Document understanding data
___
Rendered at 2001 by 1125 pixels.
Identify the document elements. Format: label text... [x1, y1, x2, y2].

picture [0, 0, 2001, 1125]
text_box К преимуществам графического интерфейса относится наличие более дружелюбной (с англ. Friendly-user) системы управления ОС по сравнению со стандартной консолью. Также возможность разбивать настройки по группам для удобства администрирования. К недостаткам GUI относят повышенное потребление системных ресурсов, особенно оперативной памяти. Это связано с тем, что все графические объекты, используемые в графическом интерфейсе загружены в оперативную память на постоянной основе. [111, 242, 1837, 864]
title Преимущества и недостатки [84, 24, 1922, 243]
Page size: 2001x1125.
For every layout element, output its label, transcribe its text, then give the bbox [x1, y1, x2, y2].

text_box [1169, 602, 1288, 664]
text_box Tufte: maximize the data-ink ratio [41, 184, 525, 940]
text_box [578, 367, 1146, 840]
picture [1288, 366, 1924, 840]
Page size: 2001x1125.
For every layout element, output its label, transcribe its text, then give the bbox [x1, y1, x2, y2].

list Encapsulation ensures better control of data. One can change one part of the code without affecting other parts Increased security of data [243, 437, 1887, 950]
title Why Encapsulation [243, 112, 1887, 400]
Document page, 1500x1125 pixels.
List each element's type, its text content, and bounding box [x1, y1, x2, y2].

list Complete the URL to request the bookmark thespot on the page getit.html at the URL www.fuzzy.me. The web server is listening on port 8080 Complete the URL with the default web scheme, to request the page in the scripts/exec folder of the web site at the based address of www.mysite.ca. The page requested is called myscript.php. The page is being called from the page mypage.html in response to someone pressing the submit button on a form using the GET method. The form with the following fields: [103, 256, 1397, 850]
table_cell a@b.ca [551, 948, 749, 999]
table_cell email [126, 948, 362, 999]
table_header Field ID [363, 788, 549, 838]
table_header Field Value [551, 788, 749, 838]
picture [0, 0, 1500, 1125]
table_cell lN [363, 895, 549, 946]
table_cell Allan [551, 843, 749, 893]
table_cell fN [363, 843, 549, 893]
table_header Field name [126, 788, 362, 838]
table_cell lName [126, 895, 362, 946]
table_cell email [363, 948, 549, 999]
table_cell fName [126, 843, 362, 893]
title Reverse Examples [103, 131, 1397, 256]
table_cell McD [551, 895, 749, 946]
___
• Problem requirements
For this exercise, restate every record word for word.

• Solved problem
Rendered at 2001 by 1125 pixels.
Identify the document elements. Format: label text... [x1, y1, x2, y2].

picture [0, 0, 2001, 1125]
text_box К преимуществам графического интерфейса относится наличие более дружелюбной (с англ. Friendly-user) системы управления ОС по сравнению со стандартной консолью. Также возможность разбивать настройки по группам для удобства администрирования. К недостаткам GUI относят повышенное потребление системных ресурсов, особенно оперативной памяти. Это связано с тем, что все графические объекты, используемые в графическом интерфейсе загружены в оперативную память на постоянной основе. [111, 242, 1837, 864]
title Преимущества и недостатки [84, 24, 1922, 243]
Page size: 2001x1125.
For every layout element, output its label, transcribe its text, then give the bbox [x1, y1, x2, y2].

text_box [1169, 602, 1288, 664]
text_box Tufte: maximize the data-ink ratio [41, 184, 525, 940]
text_box [578, 367, 1146, 840]
picture [1288, 366, 1924, 840]
Page size: 2001x1125.
For every layout element, output its label, transcribe its text, then give the bbox [x1, y1, x2, y2].

list Encapsulation ensures better control of data. One can change one part of the code without affecting other parts Increased security of data [243, 437, 1887, 950]
title Why Encapsulation [243, 112, 1887, 400]
Document page, 1500x1125 pixels.
List each element's type, its text content, and bounding box [x1, y1, x2, y2].

list Complete the URL to request the bookmark thespot on the page getit.html at the URL www.fuzzy.me. The web server is listening on port 8080 Complete the URL with the default web scheme, to request the page in the scripts/exec folder of the web site at the based address of www.mysite.ca. The page requested is called myscript.php. The page is being called from the page mypage.html in response to someone pressing the submit button on a form using the GET method. The form with the following fields: [103, 256, 1397, 850]
table_cell a@b.ca [551, 948, 749, 999]
table_cell email [126, 948, 362, 999]
table_header Field ID [363, 788, 549, 838]
table_header Field Value [551, 788, 749, 838]
picture [0, 0, 1500, 1125]
table_cell lN [363, 895, 549, 946]
table_cell Allan [551, 843, 749, 893]
table_cell fN [363, 843, 549, 893]
table_header Field name [126, 788, 362, 838]
table_cell lName [126, 895, 362, 946]
table_cell email [363, 948, 549, 999]
table_cell fName [126, 843, 362, 893]
title Reverse Examples [103, 131, 1397, 256]
table_cell McD [551, 895, 749, 946]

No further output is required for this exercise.